736.1 Economizing insurance solidarity - The practices of insurance industry in Finland

Saturday, August 4, 2012: 2:30 PM
Faculty of Economics, TBA
Oral Presentation
Jyri LIUKKO , Department of social research, University of Helsinki, Helsinki, Finland
During the past two centuries, insurance technology has increasingly contributed to the transformation of traditional forms of self-help and joint responsibility into more standardized and calculable forms of risk sharing. In doing so, insurance has acted as a major tool for economizing responsibility and solidarity. At the same time, there have been various efforts to ‘socialize’ the economy of insurance. This is obvious in the case of statutory social insurance, where redistribution of income and equalization of risks have been focal elements. However, to some extent, this kind of 'socialization' or 'solidarization' of insurance economy has been an essential feature in commercial private insurance as well.

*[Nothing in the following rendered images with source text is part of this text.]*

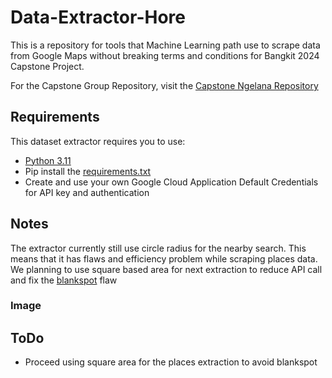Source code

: # Data-Extractor-Hore
This is a repository for tools that Machine Learning path use to scrape data from Google Maps without breaking terms and conditions for Bangkit 2024 Capstone Project.

For the Capstone Group Repository, visit the
[Capstone Ngelana Repository](https://github.com/REDummy/capstone-hore)

## Requirements
This dataset extractor requires you to use:

- [Python 3.11](https://www.python.org/)
- Pip install the [requirements.txt](https://github.com/anggerbudi/Data-Extractor-Hore/blob/main/requirements.txt)
- Create and use your own Google Cloud Application Default Credentials for API key and authentication


## Notes
The extractor currently still use circle radius for the nearby search. 
This means that it has flaws and efficiency problem while scraping places data.
We planning to use square based area for next extraction to reduce API call and fix the [blankspot](#Image) flaw


### Image



## ToDo

- Proceed using square area for the places extraction to avoid blankspot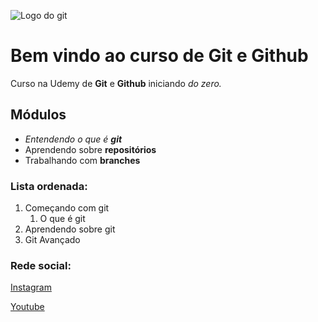 ![Logo do git](https://cdn-images-1.medium.com/max/1600/1*OLsrVuctE2DO924KoSkNLA.png)
# Bem vindo ao curso de Git e Github
Curso na Udemy de **Git** e **Github** iniciando _do zero._


## Módulos
* _Entendendo o que é **git**_
* Aprendendo sobre **repositórios**
* Trabalhando com **branches**

### Lista ordenada:
1. Começando com git
    1. O que é git
2. Aprendendo sobre git
3. Git Avançado

### Rede social:
[Instagram](https://www.instagram.com/)

[Youtube](https://www.youtube.com/)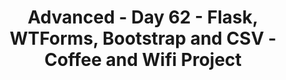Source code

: <h1 align=center>Advanced - Day 62 - Flask, WTForms, Bootstrap and CSV - Coffee and Wifi Project</h1>
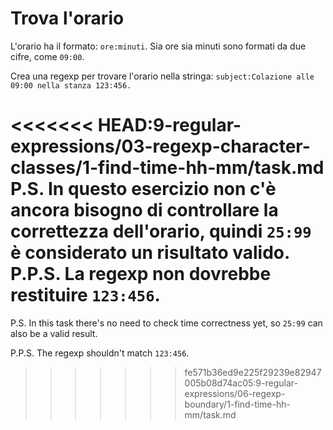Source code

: # Trova l'orario

L'orario ha il formato: `ore:minuti`. Sia ore sia minuti sono formati da due cifre, come `09:00`.

Crea una regexp per trovare l'orario nella stringa: `subject:Colazione alle 09:00 nella stanza 123:456.`

<<<<<<< HEAD:9-regular-expressions/03-regexp-character-classes/1-find-time-hh-mm/task.md
P.S. In questo esercizio non c'è ancora bisogno di controllare la correttezza dell'orario, quindi `25:99` è considerato un risultato valido.
P.P.S. La regexp non dovrebbe restituire `123:456`.
=======
P.S. In this task there's no need to check time correctness yet, so `25:99` can also be a valid result.

P.P.S. The regexp shouldn't match `123:456`.
>>>>>>> fe571b36ed9e225f29239e82947005b08d74ac05:9-regular-expressions/06-regexp-boundary/1-find-time-hh-mm/task.md

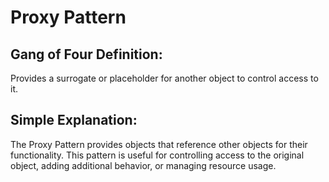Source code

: ﻿# Proxy Pattern

## Gang of Four Definition:
Provides a surrogate or placeholder for another object to control access to it.

## Simple Explanation:
The Proxy Pattern provides objects that reference other objects for their functionality. This pattern is useful for controlling access to the original object, adding additional behavior, or managing resource usage.
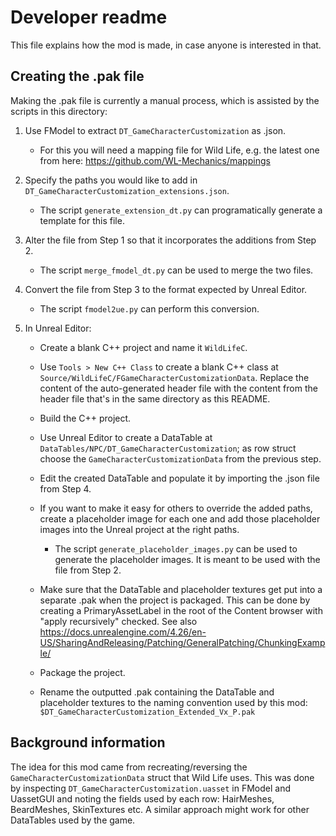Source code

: # Developer readme

This file explains how the mod is made, in case anyone is interested in that.

## Creating the .pak file

Making the .pak file is currently a manual process, which is assisted by the scripts in this directory:

1. Use FModel to extract `DT_GameCharacterCustomization` as .json.

   * For this you will need a mapping file for Wild Life, e.g. the latest one from here: https://github.com/WL-Mechanics/mappings

2. Specify the paths you would like to add in `DT_GameCharacterCustomization_extensions.json`.

   * The script `generate_extension_dt.py` can programatically generate a template for this file.

3. Alter the file from Step 1 so that it incorporates the additions from Step 2.

   * The script `merge_fmodel_dt.py` can be used to merge the two files.

4. Convert the file from Step 3 to the format expected by Unreal Editor.

   * The script `fmodel2ue.py` can perform this conversion.

5. In Unreal Editor:

   * Create a blank C++ project and name it `WildLifeC`.

   * Use `Tools > New C++ Class` to create a blank C++ class at `Source/WildLifeC/FGameCharacterCustomizationData`. Replace the content of the auto-generated header file with the content from the header file that's in the same directory as this README.

   * Build the C++ project.

   * Use Unreal Editor to create a DataTable at `DataTables/NPC/DT_GameCharacterCustomization`; as row struct choose the `GameCharacterCustomizationData` from the previous step.

   * Edit the created DataTable and populate it by importing the .json file from Step 4.

   * If you want to make it easy for others to override the added paths, create a placeholder image for each one and add those placeholder images into the Unreal project at the right paths.

     - The script `generate_placeholder_images.py` can be used to generate the placeholder images. It is meant to be used with the file from Step 2.

   * Make sure that the DataTable and placeholder textures get put into a separate .pak when the project is packaged. This can be done by creating a PrimaryAssetLabel in the root of the Content browser with "apply recursively" checked. See also https://docs.unrealengine.com/4.26/en-US/SharingAndReleasing/Patching/GeneralPatching/ChunkingExample/

   * Package the project.

   * Rename the outputted .pak containing the DataTable and placeholder textures to the naming convention used by this mod: `$DT_GameCharacterCustomization_Extended_Vx_P.pak`

## Background information

The idea for this mod came from recreating/reversing the `GameCharacterCustomizationData` struct that Wild Life uses. This was done by inspecting `DT_GameCharacterCustomization.uasset` in FModel and UassetGUI and noting the fields used by each row: HairMeshes, BeardMeshes, SkinTextures etc. A similar approach might work for other DataTables used by the game.
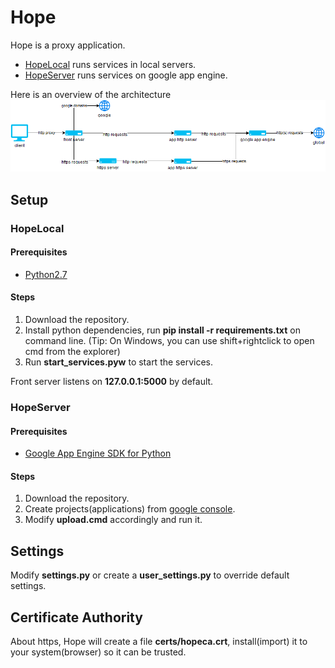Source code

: # Hope
Hope is a proxy application.
* [HopeLocal](https://github.com/lusaisai/HopeLocal) runs services in local servers.
* [HopeServer](https://github.com/lusaisai/HopeServer) runs services on google app engine.

Here is an overview of the architecture
![architecture](https://raw.githubusercontent.com/lusaisai/HopeLocal/master/docs/architecture.png)

## Setup
### HopeLocal

#### Prerequisites
* [Python2.7](https://www.python.org/downloads/)

#### Steps
1. Download the repository.
2. Install python dependencies, run **pip install -r requirements.txt** on command line. (Tip: On Windows, you can use shift+rightclick to open cmd from the explorer)
3. Run **start_services.pyw** to start the services.

Front server listens on **127.0.0.1:5000** by default.

### HopeServer
#### Prerequisites
* [Google App Engine SDK for Python](https://cloud.google.com/appengine/downloads)

#### Steps
1. Download the repository.
2. Create projects(applications) from [google console](https://console.developers.google.com/project).
3. Modify **upload.cmd** accordingly and run it.

## Settings
Modify **settings.py** or create a **user_settings.py** to override default settings.

## Certificate Authority
About https, Hope will create a file **certs/hopeca.crt**, install(import) it to your system(browser) so it can be trusted.
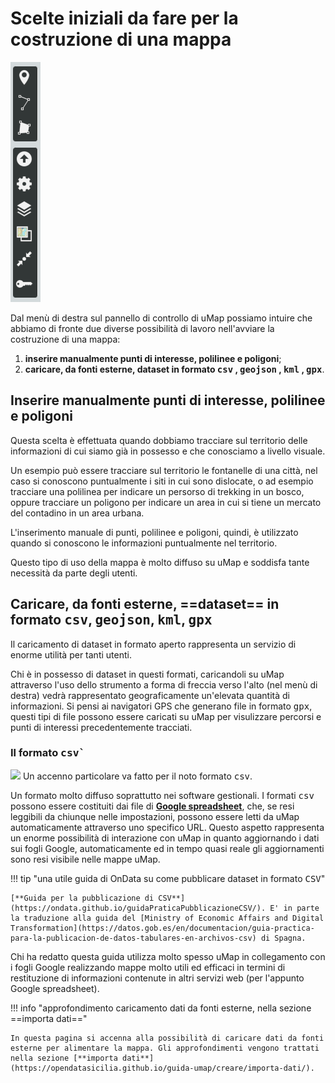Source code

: # Scelte iniziali da fare per la costruzione di una mappa

![](https://raw.githubusercontent.com/opendatasicilia/guida-umap/main/docs/img/menu-destra-umap.PNG)

Dal menù di destra sul pannello di controllo di uMap possiamo intuire che abbiamo di fronte due diverse possibilità di lavoro nell'avviare la costruzione di una mappa:

  1. **inserire manualmente punti di interesse, polilinee e poligoni**;
  2. **caricare, da fonti esterne, dataset in formato <kbd>csv</kbd> , <kbd>geojson</kbd> , <kbd>kml</kbd> , <kbd>gpx</kbd>**.


## Inserire manualmente punti di interesse, polilinee e poligoni

Questa scelta è effettuata quando dobbiamo tracciare sul territorio delle informazioni di cui siamo già in possesso e che conosciamo a livello visuale. 

Un esempio può essere tracciare sul territorio le fontanelle di una città, nel caso si conoscono puntualmente i siti in cui sono dislocate, o ad esempio tracciare una polilinea per indicare un persorso di trekking in un bosco, oppure tracciare un poligono per indicare un area in cui si tiene un mercato del contadino in un area urbana.

L'inserimento manuale di punti, polilinee e poligoni, quindi, è utilizzato quando si conoscono le informazioni puntualmente nel territorio.

Questo tipo di uso della mappa è molto diffuso su uMap e soddisfa tante necessità da parte degli utenti.


## Caricare, da fonti esterne, ==dataset== in formato <kbd>csv</kbd>, <kbd>geojson</kbd>, <kbd>kml</kbd>, <kbd>gpx</kbd>

Il caricamento di dataset in formato aperto rappresenta un servizio di enorme utilità per tanti utenti. 

Chi è in possesso di dataset in questi formati, caricandoli su uMap attraverso l'uso dello strumento a forma di freccia verso l'alto (nel menù di destra) vedrà rappresentato geograficamente un'elevata quantità di informazioni. Si pensi ai navigatori GPS che generano file in formato <kbd>gpx</kbd>, questi tipi di file possono essere caricati su uMap per visulizzare percorsi e punti di interessi precedentemente tracciati. 

### Il formato <kbd>csv`

![](https://upload.wikimedia.org/wikipedia/commons/thumb/3/30/Google_Sheets_logo_%282014-2020%29.svg/49px-Google_Sheets_logo_%282014-2020%29.svg.png) Un accenno particolare va fatto per il noto formato <kbd>csv</kbd>. 

Un formato molto diffuso soprattutto nei software gestionali. I formati <kbd>csv</kbd> possono essere costituiti dai file di [**Google spreadsheet**](https://spreadsheets.google.com/), che, se resi leggibili da chiunque nelle impostazioni, possono essere letti da uMap automaticamente attraverso uno specifico URL. Questo aspetto rappresenta un enorme possibilità di interazione con uMap in quanto aggiornando i dati sui fogli Google, automaticamente ed in tempo quasi reale gli aggiornamenti sono resi visibile nelle mappe uMap. 

!!! tip "una utile guida di OnData su come pubblicare dataset in formato <kbd>CSV</kbd>"

    [**Guida per la pubblicazione di CSV**](https://ondata.github.io/guidaPraticaPubblicazioneCSV/). E' in parte la traduzione alla guida del [Ministry of Economic Affairs and Digital Transformation](https://datos.gob.es/en/documentacion/guia-practica-para-la-publicacion-de-datos-tabulares-en-archivos-csv) di Spagna.
    

Chi ha redatto questa guida utilizza molto spesso uMap in collegamento con i fogli Google realizzando mappe molto utili ed efficaci in termini di restituzione di informazioni contenute in altri servizi web (per l'appunto Google spreadsheet).

!!! info "approfondimento caricamento dati da fonti esterne, nella sezione ==importa dati=="

    In questa pagina si accenna alla possibilità di caricare dati da fonti esterne per alimentare la mappa. Gli approfondimenti vengono trattati nella sezione [**importa dati**](https://opendatasicilia.github.io/guida-umap/creare/importa-dati/).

This paper examines the management of private insurance economy and the ambivalence between ‘social’ and ‘commercial’ dimensions of insurance. The paper analyzes the issue by exploring five different techno-institutional practices of insurance. These are, first, pricing of the coverage (equal distribution of risks vs. risk classification), secondly, investment practices (social investment policy vs. market-based investment policy), thirdly, the form of the product (risk insurance vs. savings insurance), fourthly, the purpose of the organization (insurance company vs. bank), and finally the company form (mutual company vs. stock corporation). The main question of the paper is: in what ways is insurance solidarity enacted and economized within insurance industry? The paper studies the question by exploring the changing insurantial imaginaries and practices in Finland from 1940s until 2000s. The study is based on the analysis of published talks, interviews and writings of the ‘insiders’ in the field, i.e. executives and officials of private insurance companies, their interest groups and supervisory authorities. The paper aims to provide an in-depth analysis of the entanglement of economic, political and scientific rationalities in the management of insurance economy.